(Stored data entries)
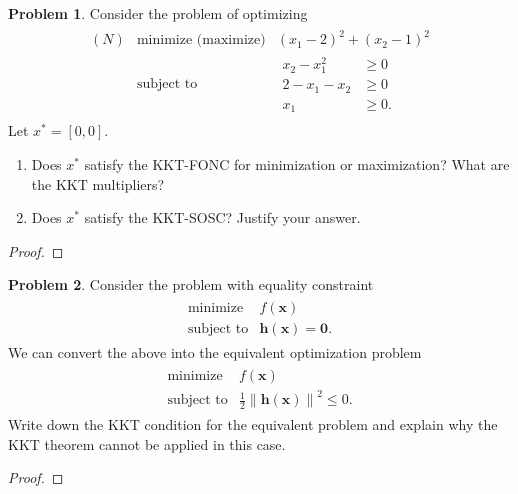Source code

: \documentclass[12pt]{article}
\theoremstyle{definition}
\newtheorem{problem}{Problem}
\newcommand{\vc}[1]{\boldsymbol{#1}}
\newcommand{\norm}[1]{\left\lVert#1\right\rVert}
\begin{document}
\begin{problem}
  Consider the problem of optimizing
  \begin{align*}
    \begin{array}{rll}
      (N) & \text{minimize $($maximize$)$} & (x_1 - 2)^2 + (x_2 -1)^2 \\
      & \text{subject to} &
      \begin{array}{ll}
        x_2 - x_1^2 &\geq 0\\
        2 - x_1 - x_2 &\geq 0 \\
        x_1 &\geq 0.
      \end{array}
    \end{array}
  \end{align*}
  Let $x^* = [0, 0]$.
  \begin{enumerate}
    \item Does $x^*$ satisfy the KKT-FONC for minimization or maximization? What are the KKT
      multipliers?
    \item Does $x^*$ satisfy the KKT-SOSC? Justify your answer.
  \end{enumerate}
\end{problem}

\begin{proof}
\end{proof}
\newpage


\begin{problem}
  Consider the problem with equality constraint
  \begin{align*}
    \begin{array}{rl}
      \text{minimize} & f(\vc{x})\\
      \text{subject to} & \vc{h}(\vc{x}) = \vc{0}.
    \end{array}
  \end{align*}
  We can convert the above into the equivalent optimization problem
  \begin{align*}
    \begin{array}{rl}
      \text{minimize} & f(\vc{x})\\
      \text{subject to} & \frac{1}{2} \norm{\vc{h}(\vc{x})}^2 \leq 0.
    \end{array}
  \end{align*}
  Write down the KKT condition for the equivalent problem and explain why the KKT
  theorem cannot be applied in this case.
\end{problem}

\begin{proof}
\end{proof}
\end{document}
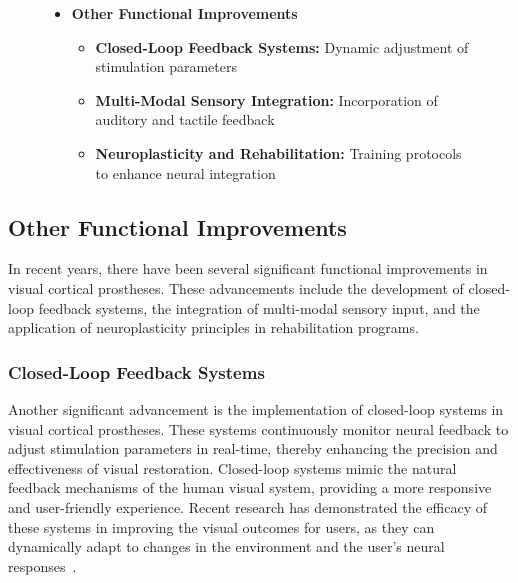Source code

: \documentclass[twocolumn,10pt]{article}
\begin{document}
\begin{figure}[htbp]
\begin{tcolorbox}
\begin{itemize}
                  \item \textbf{Other Functional Improvements}
                        \begin{itemize}
                              \item \textbf{Closed-Loop Feedback Systems:} Dynamic adjustment of stimulation parameters
                              \item \textbf{Multi-Modal Sensory Integration:} Incorporation of auditory and tactile feedback
                              \item \textbf{Neuroplasticity and Rehabilitation:} Training protocols to enhance neural integration
                        \end{itemize}
            \end{itemize}
      \end{tcolorbox}
\end{figure}

\subsection*{Other Functional Improvements}
In recent years, there have been several significant functional improvements in
visual cortical prostheses. These advancements include the development of
closed-loop feedback systems, the integration of multi-modal sensory input, and
the application of neuroplasticity principles in rehabilitation programs.

\subsubsection*{Closed-Loop Feedback Systems}
Another significant advancement is the implementation of closed-loop systems in
visual cortical prostheses. These systems continuously monitor neural feedback
to adjust stimulation parameters in real-time, thereby enhancing the precision
and effectiveness of visual restoration. Closed-loop systems mimic the natural
feedback mechanisms of the human visual system, providing a more responsive and
user-friendly experience. Recent research has demonstrated the efficacy of these
systems in improving the visual outcomes for users, as they can dynamically
adapt to changes in the environment and the user's neural
responses~\parencite{leviEditorialClosedLoopSystems2018}.
\end{document}

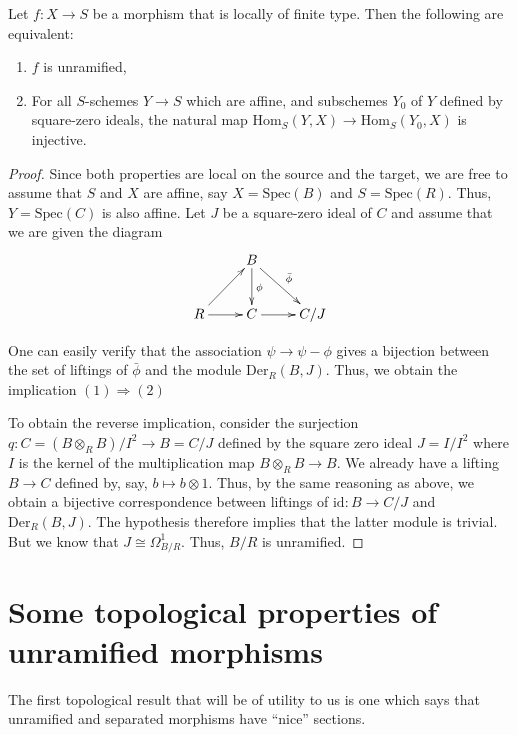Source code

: \begin{theorem}
\label{theorem-formally-unramified}
Let $f:X \to S$ be a morphism that is locally of finite type. Then the
following are equivalent:
\begin{enumerate}
\item $f$ is unramified,
\item For all $S$-schemes $Y \to S$ which are affine, and subschemes $Y_0$ of
$Y$ defined by square-zero ideals, the natural map
$\text{Hom}_S(Y,X) \to \text{Hom}_S(Y_0,X)$ is injective.
\end{enumerate}
\end{theorem}

\begin{proof}
Since both properties are local on the source and the target, we are free to
assume that $S$ and $X$ are affine, say $X = \text{Spec}(B)$ and $S = 
\text{Spec}(R)$.
Thus, $Y = \text{Spec}(C)$ is also affine. Let $J$ be a square-zero ideal of 
$C$ and
assume that we are given the diagram
$$
\xymatrix{
					& B \ar[d]^\phi \ar[rd]^{\bar{\phi}}	
& \\
R \ar[r] \ar[ur]	& C \ar[r]						
		& C/J
}
$$

\medskip\noindent
One can easily verify that the association $\psi \to \psi - \phi$ gives a
bijection between the set of liftings of $\bar{\phi}$ and the module
$\text{Der}_R(B,J)$. Thus, we obtain the implication $(1) \Rightarrow (2)$

\medskip\noindent
To obtain the reverse implication, consider the surjection
$q:C = (B \otimes_R B)/I^2 \to B = C/J$ defined by the square zero ideal
$J = I/I^2$ where $I$ is the kernel of the multiplication map
$B \otimes_R B \to B$. We already have a lifting $B \to C$ defined by, say,
$b \mapsto b \otimes 1$. Thus, by the same reasoning as above, we obtain a
bijective correspondence between liftings of $\mathrm{id}:B \to C/J$ and
$\text{Der}_R(B,J)$. The hypothesis therefore implies that the latter module is
trivial. But we know that $J \cong \Omega^1_{B/R}$. Thus, $B/R$ is unramified.
\end{proof}

\section{Some topological properties of unramified morphisms}
\label{section-topological-unramified}

\noindent
The first topological result that will be of utility to us is one which says
that unramified and separated morphisms have ``nice'' sections.

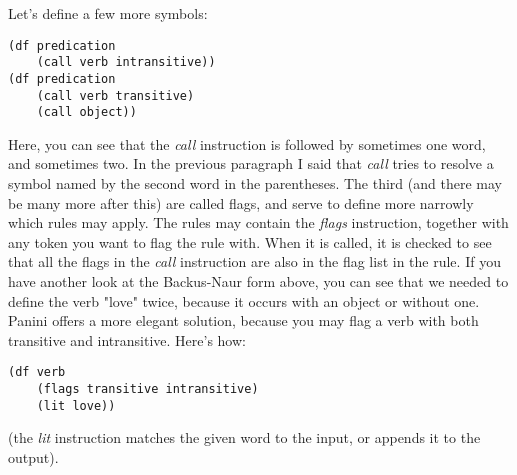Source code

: \documentclass{article}
\begin{document}
Let's define a few more symbols:
\begin{lstlisting}
(df predication
	(call verb intransitive))
(df predication
	(call verb transitive)
	(call object))
\end{lstlisting}
Here, you can see that the \emph{call} instruction is followed by sometimes one word, and sometimes two. In the previous paragraph I
said that \emph{call} tries to resolve a symbol named by the second word in the parentheses. The third (and there may be many more
after this) are called flags, and serve to define more narrowly which rules may apply. The rules may contain the \emph{flags} 
instruction, together with any token you want to flag the rule with. When it is called, it is checked to see that all the flags in 
the \emph{call} instruction are also in the flag list in the rule. If you have another look at the Backus-Naur form above, you can 
see that we needed to define the verb "love" twice, because it occurs with an object or without one. 
Panini offers a more elegant solution, because you may flag a verb with both transitive and intransitive. Here's how:
\begin{lstlisting}
(df verb
	(flags transitive intransitive)
	(lit love))
\end{lstlisting}
(the \emph{lit} instruction matches the given word to the input, or appends it to the output).

\label{end}
\end{document}
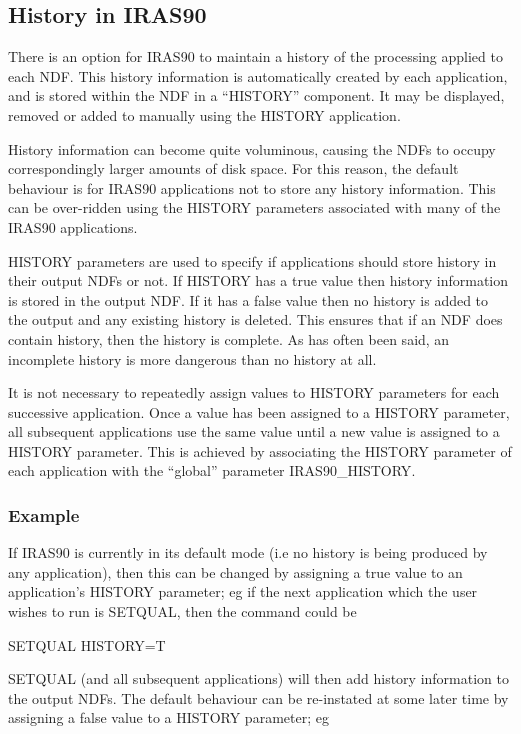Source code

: \documentclass[11pt,nolof,noabs]{starlink}
\begin{document}
\subsection{History in IRAS90}
\label{SEC:HIS}
There is an option for {\small IRAS90} to maintain a history of the
processing applied to each {\small NDF}. This history information is
automatically created by each application, and is
stored within the {\small NDF} in a ``{\small HISTORY}'' component. It may be
displayed, removed or added to manually using the {\small HISTORY}
application.

History information can become quite voluminous, causing the {\small NDF}s
to occupy correspondingly larger amounts of disk space. For this
reason, the default behaviour is for {\small IRAS90} applications not to
store any history information. This can be over-ridden using the
{\small HISTORY} parameters associated with many of the {\small IRAS90}
applications.

{\small HISTORY} parameters are used to specify if applications should
store history in their output {\small NDF}s or not. If {\small HISTORY} has a true
value then history information is stored in the output {\small NDF}. If
it has a false value then no history is added to the output and
any existing history is deleted. This ensures that if an {\small NDF}
does contain history, then the history is complete. As has often
been said, an incomplete history is more dangerous than no
history at all.

It is not necessary to repeatedly assign values to {\small HISTORY}
parameters for each successive application. Once a value has
been assigned to a {\small HISTORY} parameter, all subsequent
applications use the same value until a new value is assigned
to a {\small HISTORY} parameter. This is achieved by associating the
{\small HISTORY} parameter of each application with the ``global''
parameter {\small IRAS90\_HISTORY}.

\subsubsection{Example}
If {\small IRAS90} is currently in its default mode (i.e no history is
being produced by any application), then this can be changed by
assigning a true value to an application's {\small HISTORY} parameter; eg
if the next application which the user wishes to run is {\small SETQUAL},
then the command could be

\small
\begin{terminalv}
SETQUAL HISTORY=T
\end{terminalv}
\normalsize
{\small SETQUAL} (and all subsequent applications) will then add history
information to the output {\small NDF}s. The default behaviour can be
re-instated at some later time by assigning a false value to a
{\small HISTORY} parameter; eg
\end{document}
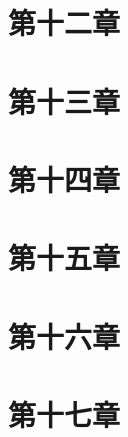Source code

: \documentclass[12pt,a4paper,oneside,openany]{book}
\begin{document}
\chapter{第十二章}


\chapter{第十三章}


\chapter{第十四章}


\chapter{第十五章}


\chapter{第十六章}


\chapter{第十七章}

\end{document}
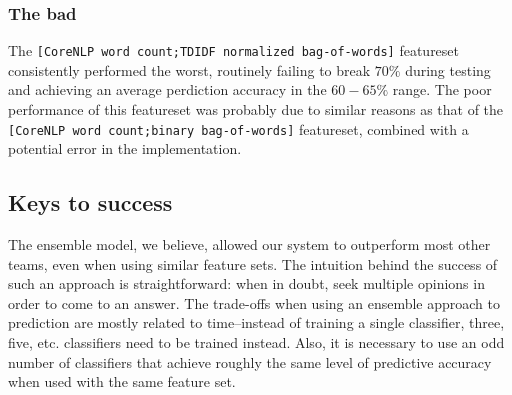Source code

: \documentclass[
10pt, %
a4paper, %
oneside, %
headinclude,footinclude, %
BCOR5mm, %
]{scrartcl}
\begin{document}
\subsubsection{The bad}
The \texttt{[CoreNLP word count;TDIDF normalized bag-of-words]} featureset
consistently performed the worst, routinely failing to break $70\%$ during
testing and achieving an average perdiction accuracy in the $60-65\%$ range. The
poor performance of this featureset was probably due to similar reasons as that
of the \texttt{[CoreNLP word count;binary bag-of-words]} featureset, combined
with a potential error in the implementation.

\subsection{Keys to success}

The ensemble model, we believe, allowed our system to outperform most other 
teams, even when using similar feature sets. The intuition behind the success 
of such an approach is straightforward: when in doubt, seek multiple opinions in
order to come to an answer. The trade-offs when using an ensemble approach to
prediction are mostly related to time--instead of training a single classifier,
three, five, etc. classifiers need to be trained instead. Also, it is necessary
to use an odd number of classifiers that achieve roughly the same level of
predictive accuracy when used with the same feature set.
\end{document}
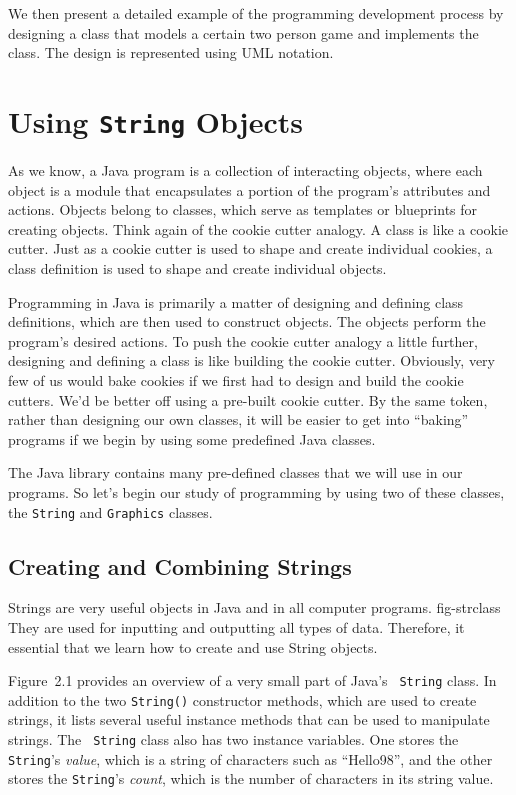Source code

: We then present a detailed example of the programming development
process by designing a class that models a certain two person game
and implements the class.
The design is represented using UML notation.

\section{Using {\tt String} Objects}
\label{using-objects}

\noindent As we know, a Java program is a collection of interacting
objects, where each object is a module that encapsulates a portion of
the program's attributes and actions. Objects belong to classes, which
serve as templates or blueprints for creating objects. Think again of
the cookie cutter analogy. A class is like a cookie cutter. Just as a
cookie cutter is used to shape and create individual cookies, a class
definition is used to shape and create individual objects.

Programming in Java is primarily a matter of designing and defining
class definitions, which are then used to construct objects. The
objects perform the program's desired actions. To push the cookie
cutter analogy a little further, designing and defining a class is
like building the cookie cutter.  Obviously, very few of us would bake
cookies if we first had to design and build the cookie cutters. We'd
be better off using a pre-built cookie cutter. By the same token,
rather than designing our own classes, it will be easier to get into
``baking'' programs if we begin by using some predefined Java classes.

The Java library contains many pre-defined classes that we will use in
our programs. So let's begin our study of programming by using two of
these classes, the {\tt String} and {\tt Graphics} classes.

\subsection{Creating and Combining Strings}

Strings are very useful objects in Java and in all computer programs.
{fig-strclass}
They are used for inputting and outputting all types of
data. Therefore, it essential that we learn how to create and use
String objects.

Figure~2.1 provides an overview of a very small part of Java's {\tt
String} class. In addition to the two {\tt String()} constructor
methods, which are used to create strings, it lists several useful
instance methods that can be used to manipulate strings. The {\tt
String} class also has two instance variables. One stores the {\tt
String}'s {\it value}, which is a string of characters such as
``Hello98'', and the other stores the {\tt String}'s {\it count},
which is the number of characters in its string value.

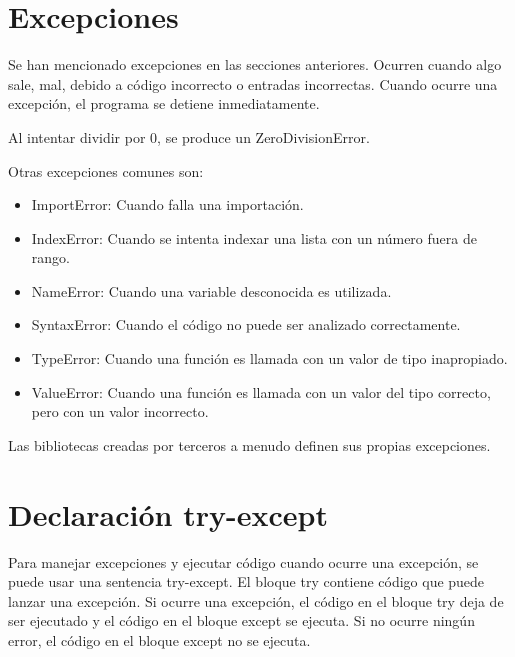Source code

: \documentclass{report}
\begin{document}
\section{Excepciones}

Se han mencionado excepciones en las secciones anteriores. Ocurren cuando algo sale, mal, debido a código incorrecto o entradas incorrectas. Cuando ocurre una excepción, el programa se detiene inmediatamente.\smallskip

Al intentar dividir por 0, se produce un ZeroDivisionError.


Otras excepciones comunes son:

\begin{itemize}
  \item ImportError: Cuando falla una importación.
  
  \item IndexError: Cuando se intenta indexar una lista con un número fuera de rango.
  
  \item NameError: Cuando una variable desconocida es utilizada.
  
  \item SyntaxError: Cuando el código no puede ser analizado correctamente.
  
  \item TypeError: Cuando una función es llamada con un valor de tipo inapropiado.
  
  \item ValueError: Cuando una función es llamada con un valor del tipo correcto, pero con un valor incorrecto.
  
\end{itemize}

Las bibliotecas creadas por terceros a menudo definen sus propias excepciones.

\section{Declaración try-except}

Para manejar excepciones y ejecutar código cuando ocurre una excepción, se puede usar una sentencia try-except. El bloque try contiene código que puede lanzar una excepción. Si ocurre una excepción, el código en el bloque try deja de ser ejecutado y el código en el bloque except se ejecuta. Si no ocurre ningún error, el código en el bloque except no se ejecuta.
\end{document}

◆ WHAT YOU ARE ASKED TO DO ◆
Go through the data and count every line where the word "Thus" appears. Give only that count.

◆ SOLUTION TO THIS EXERCISE ◆
4